Why there are two builders

  • CUDA 13 is built with a manylinux_2_28 baseline.

  • CUDA 12 is built with a manylinux_2_17 baseline and uses conda/micromamba inside the container to install CUDA tooling reliably.

This separation keeps each pipeline stable while still supporting broader deployment targets.

Entry points

Use the top-level launcher to select which pipeline to run:

./packaging/run-wheel-builds.sh main
./packaging/run-wheel-builds.sh cu13
./packaging/run-wheel-builds.sh cu12
./packaging/run-wheel-builds.sh all

You can also run each builder directly:

./packaging/docker-wheel-builder/run-build-main.sh
./packaging/docker-wheel-builder/run-build.sh
./packaging/docker-wheel-builder-cu12/run-build.sh

Configuration

Edit the config files before running if needed:

  • Main package: packaging/docker-wheel-builder/run-build-main.sh (wrapper around CUDA13 builder image)

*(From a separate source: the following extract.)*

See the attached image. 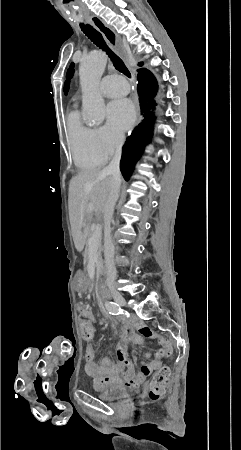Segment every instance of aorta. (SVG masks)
<instances>
[{"label":"aorta","mask_w":241,"mask_h":450,"mask_svg":"<svg viewBox=\"0 0 241 450\" xmlns=\"http://www.w3.org/2000/svg\"><path fill=\"white\" fill-rule=\"evenodd\" d=\"M106 63V55L96 51L85 57L79 67L83 111L85 119L91 124L101 123L105 118V103L98 91V84Z\"/></svg>","instance_id":"1"}]
</instances>
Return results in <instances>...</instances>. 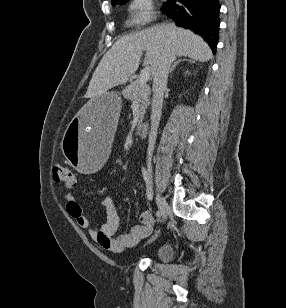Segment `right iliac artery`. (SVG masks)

  • CUDA 13: packaging/docker-wheel-builder/config.sh

  • CUDA 12: packaging/docker-wheel-builder-cu12/config.sh

Important variables:

  • PYTHON_VERSIONS: list of Python versions to build.

    • Current default: CUDA 12 builds 3.11-3.13, CUDA 13 builds 3.11-3.14.

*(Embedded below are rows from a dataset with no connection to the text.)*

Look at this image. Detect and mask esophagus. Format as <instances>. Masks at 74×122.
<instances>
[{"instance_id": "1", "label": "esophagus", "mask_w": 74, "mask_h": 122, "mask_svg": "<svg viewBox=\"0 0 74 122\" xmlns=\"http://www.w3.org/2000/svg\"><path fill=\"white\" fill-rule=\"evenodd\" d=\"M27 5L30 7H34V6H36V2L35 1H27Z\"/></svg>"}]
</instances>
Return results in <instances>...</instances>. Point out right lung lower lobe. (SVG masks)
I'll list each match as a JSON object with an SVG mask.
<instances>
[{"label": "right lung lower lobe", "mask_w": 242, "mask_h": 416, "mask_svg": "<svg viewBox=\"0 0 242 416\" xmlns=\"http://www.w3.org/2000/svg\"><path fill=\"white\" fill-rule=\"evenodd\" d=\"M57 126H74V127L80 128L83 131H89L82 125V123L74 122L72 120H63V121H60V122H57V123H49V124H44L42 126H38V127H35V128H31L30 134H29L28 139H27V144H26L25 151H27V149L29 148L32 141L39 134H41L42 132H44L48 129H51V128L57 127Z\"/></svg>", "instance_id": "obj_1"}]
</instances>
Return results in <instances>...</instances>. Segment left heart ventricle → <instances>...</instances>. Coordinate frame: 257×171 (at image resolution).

    • CUDA 12 on Python 3.14 may fail due to missing compatible jaxlib wheels for jax[cuda12-local].

  • CUDA_ARCHS: set to all for full coverage, or a smaller value (for example 87) for faster iteration.

  • AUDITWHEEL_PLAT: controls the repaired wheel tag (manylinux_2_28_x86_64 for CUDA13, manylinux_2_17_x86_64 for CUDA12 by default).

  • COPY_TO_PACKAGE_DIST: if 1, repaired wheels are copied into the package dist/ directory.

Output locations

Raw and repaired wheels are written to builder-specific output folders:

  • Main package: packaging/docker-wheel-builder-main/output/

  • CUDA 13: packaging/docker-wheel-builder/output/

  • CUDA 12: packaging/docker-wheel-builder-cu12/output/

Repaired wheels are placed in each builder’s wheelhouse/ directory, and optionally copied to:

  • packaging/jztree/dist/

  • packaging/jztree-cu13/dist/

  • packaging/jztree-cu12/dist/

For the main packaging/jztree package, the wheel is expected to be py3-none-any (pure Python). In that case, it is copied directly and does not require auditwheel repair, so it is not tied to a glibc baseline.

Notes

  • Re-running a builder is safe; it will rebuild and overwrite outputs for the selected targets.

  • We intentionally do not upload to PyPI automatically. Upload is done manually after verification.